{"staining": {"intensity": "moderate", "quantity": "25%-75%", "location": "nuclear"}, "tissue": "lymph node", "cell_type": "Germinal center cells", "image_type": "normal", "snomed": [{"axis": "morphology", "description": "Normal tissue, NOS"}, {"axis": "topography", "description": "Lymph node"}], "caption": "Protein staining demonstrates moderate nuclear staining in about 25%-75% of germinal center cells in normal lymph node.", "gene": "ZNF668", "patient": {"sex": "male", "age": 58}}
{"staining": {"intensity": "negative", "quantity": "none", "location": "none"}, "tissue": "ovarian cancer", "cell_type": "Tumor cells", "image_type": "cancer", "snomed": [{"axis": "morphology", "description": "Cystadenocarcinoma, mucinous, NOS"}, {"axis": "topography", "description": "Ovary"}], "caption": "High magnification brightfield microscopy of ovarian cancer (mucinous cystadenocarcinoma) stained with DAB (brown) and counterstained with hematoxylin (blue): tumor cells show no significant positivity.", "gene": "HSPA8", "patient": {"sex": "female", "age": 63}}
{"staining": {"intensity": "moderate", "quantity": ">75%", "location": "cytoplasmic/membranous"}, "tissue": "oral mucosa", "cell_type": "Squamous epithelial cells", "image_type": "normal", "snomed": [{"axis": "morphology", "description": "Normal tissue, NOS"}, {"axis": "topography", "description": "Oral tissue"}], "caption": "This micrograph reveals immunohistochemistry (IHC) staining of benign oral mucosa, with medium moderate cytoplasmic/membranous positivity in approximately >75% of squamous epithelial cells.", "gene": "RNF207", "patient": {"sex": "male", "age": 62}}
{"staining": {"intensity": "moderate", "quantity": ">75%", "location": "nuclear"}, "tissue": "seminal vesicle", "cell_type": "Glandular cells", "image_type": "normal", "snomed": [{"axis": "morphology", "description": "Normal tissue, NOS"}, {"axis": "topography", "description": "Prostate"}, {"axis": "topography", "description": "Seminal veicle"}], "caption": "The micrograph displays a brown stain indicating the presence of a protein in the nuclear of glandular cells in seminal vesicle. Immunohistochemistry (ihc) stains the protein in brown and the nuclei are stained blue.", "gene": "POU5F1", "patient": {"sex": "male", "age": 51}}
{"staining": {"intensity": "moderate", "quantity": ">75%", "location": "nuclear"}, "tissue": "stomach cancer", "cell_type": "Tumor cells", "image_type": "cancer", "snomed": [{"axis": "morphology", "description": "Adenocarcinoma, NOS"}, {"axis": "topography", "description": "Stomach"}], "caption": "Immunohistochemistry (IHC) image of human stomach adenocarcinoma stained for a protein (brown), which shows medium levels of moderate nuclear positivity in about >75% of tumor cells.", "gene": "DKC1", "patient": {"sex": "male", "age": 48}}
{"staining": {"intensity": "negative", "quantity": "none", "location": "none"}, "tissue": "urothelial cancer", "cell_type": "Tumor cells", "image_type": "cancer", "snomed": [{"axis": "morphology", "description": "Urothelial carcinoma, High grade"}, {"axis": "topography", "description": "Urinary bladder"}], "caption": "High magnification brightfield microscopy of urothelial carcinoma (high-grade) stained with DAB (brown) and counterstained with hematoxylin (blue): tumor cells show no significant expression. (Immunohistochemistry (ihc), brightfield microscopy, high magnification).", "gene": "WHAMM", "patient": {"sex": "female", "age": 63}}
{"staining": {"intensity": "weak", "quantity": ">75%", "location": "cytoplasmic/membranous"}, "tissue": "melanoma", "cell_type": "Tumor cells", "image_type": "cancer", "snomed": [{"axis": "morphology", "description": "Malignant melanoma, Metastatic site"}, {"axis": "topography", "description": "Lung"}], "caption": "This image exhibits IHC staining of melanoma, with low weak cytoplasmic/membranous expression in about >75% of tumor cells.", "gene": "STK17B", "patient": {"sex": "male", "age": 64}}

## EXERCISE PROMPT
From the first line of the listing above to the line that contains "micrograph reveals immunohistochemistry", inclusive, restate every line word for word. Nothing else belongs in the answer.

## OUTPUT BELOW
{"staining": {"intensity": "moderate", "quantity": "25%-75%", "location": "nuclear"}, "tissue": "lymph node", "cell_type": "Germinal center cells", "image_type": "normal", "snomed": [{"axis": "morphology", "description": "Normal tissue, NOS"}, {"axis": "topography", "description": "Lymph node"}], "caption": "Protein staining demonstrates moderate nuclear staining in about 25%-75% of germinal center cells in normal lymph node.", "gene": "ZNF668", "patient": {"sex": "male", "age": 58}}
{"staining": {"intensity": "negative", "quantity": "none", "location": "none"}, "tissue": "ovarian cancer", "cell_type": "Tumor cells", "image_type": "cancer", "snomed": [{"axis": "morphology", "description": "Cystadenocarcinoma, mucinous, NOS"}, {"axis": "topography", "description": "Ovary"}], "caption": "High magnification brightfield microscopy of ovarian cancer (mucinous cystadenocarcinoma) stained with DAB (brown) and counterstained with hematoxylin (blue): tumor cells show no significant positivity.", "gene": "HSPA8", "patient": {"sex": "female", "age": 63}}
{"staining": {"intensity": "moderate", "quantity": ">75%", "location": "cytoplasmic/membranous"}, "tissue": "oral mucosa", "cell_type": "Squamous epithelial cells", "image_type": "normal", "snomed": [{"axis": "morphology", "description": "Normal tissue, NOS"}, {"axis": "topography", "description": "Oral tissue"}], "caption": "This micrograph reveals immunohistochemistry (IHC) staining of benign oral mucosa, with medium moderate cytoplasmic/membranous positivity in approximately >75% of squamous epithelial cells.", "gene": "RNF207", "patient": {"sex": "male", "age": 62}}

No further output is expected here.